*EXCERPTED TEXT*:
Besides the logic of its doctrines, the character of its Sacred Book
must also be held partly accountable for the intolerant principles of
the Christian Church. It was unfortunate that the early Christians had
included in their Scripture the Jewish writings which reflect the ideas
of a low stage of civilization and are full of savagery. It would be
difficult to say how much harm has been done, in corrupting the morals
of men, by the precepts and examples of inhumanity, violence, and
bigotry which the reverent reader of the Old Testament, implicitly
believing in its inspiration, is bound to approve. It furnished an
armoury for the theory of

[54] persecution. The truth is that Sacred Books are an obstacle to
moral and intellectual progress, because they consecrate the ideas of a
given epoch, and its customs, as divinely appointed. Christianity, by
adopting books of a long past age, placed in the path of human
development a particularly nasty stumbling-block. It may occur to one to
wonder how history might have been altered —altered it surely would have
been—if the Christians had cut Jehovah out of their programme and,
content with the New Testament, had rejected the inspiration of the Old.

*TASKS TO PERFORM*:
• a. Please print the passage on the Old Testament word for word, starting at "[54] persecution. The" and ending at "of the Old.".
• b. Summarize the passage on the Old Testament in two sentences.

*DATA SHOWN*:
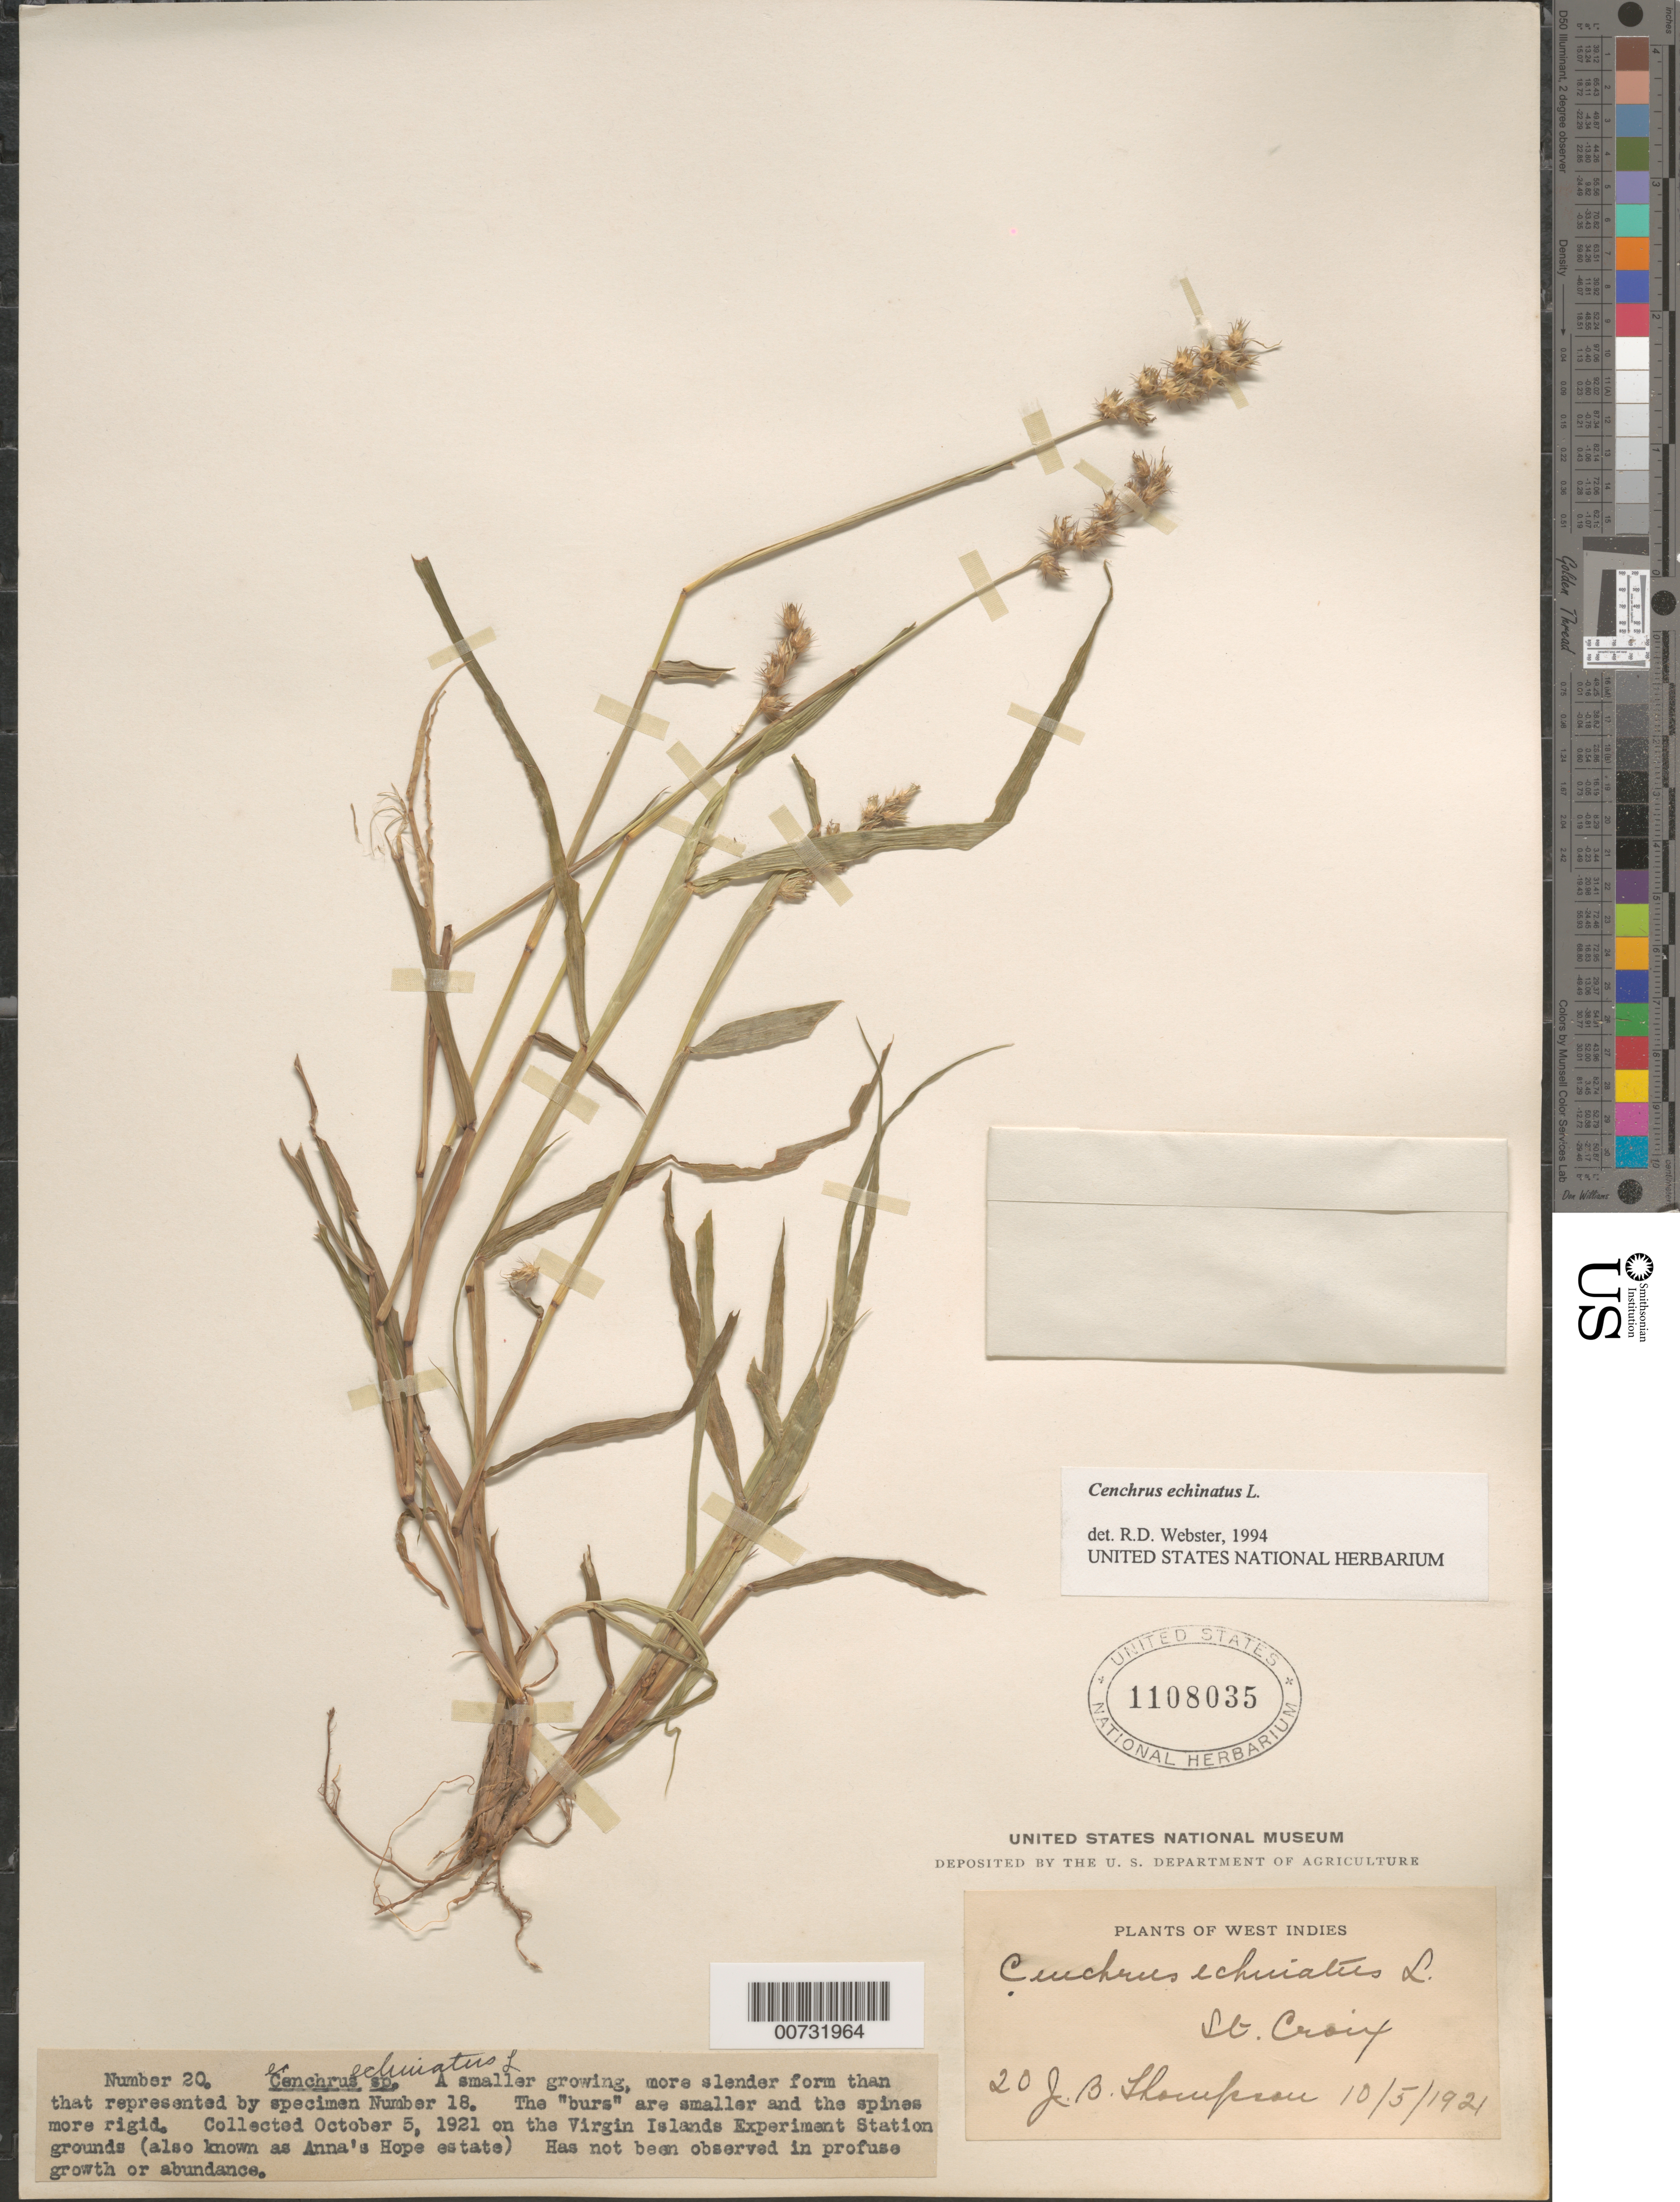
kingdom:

*COMPLETE ANSWERS*:
• a.
[54] persecution. The truth is that Sacred Books are an obstacle to
moral and intellectual progress, because they consecrate the ideas of a
given epoch, and its customs, as divinely appointed. Christianity, by
adopting books of a long past age, placed in the path of human
development a particularly nasty stumbling-block. It may occur to one to
wonder how history might have been altered —altered it surely would have
been—if the Christians had cut Jehovah out of their programme and,
content with the New Testament, had rejected the inspiration of the Old.

• b. Besides the logic of its doctrines, the Christian Church's intolerance is partly due to its Sacred Book: the early Christians included Jewish writings full of savagery, whose precepts and examples of inhumanity, violence, and bigotry have corrupted morals and furnished an armoury for the theory of persecution. Because Sacred Books consecrate the ideas and customs of one epoch as divinely appointed, they block moral and intellectual progress, and history would surely have been altered had the Christians kept only the New Testament and rejected the inspiration of the Old.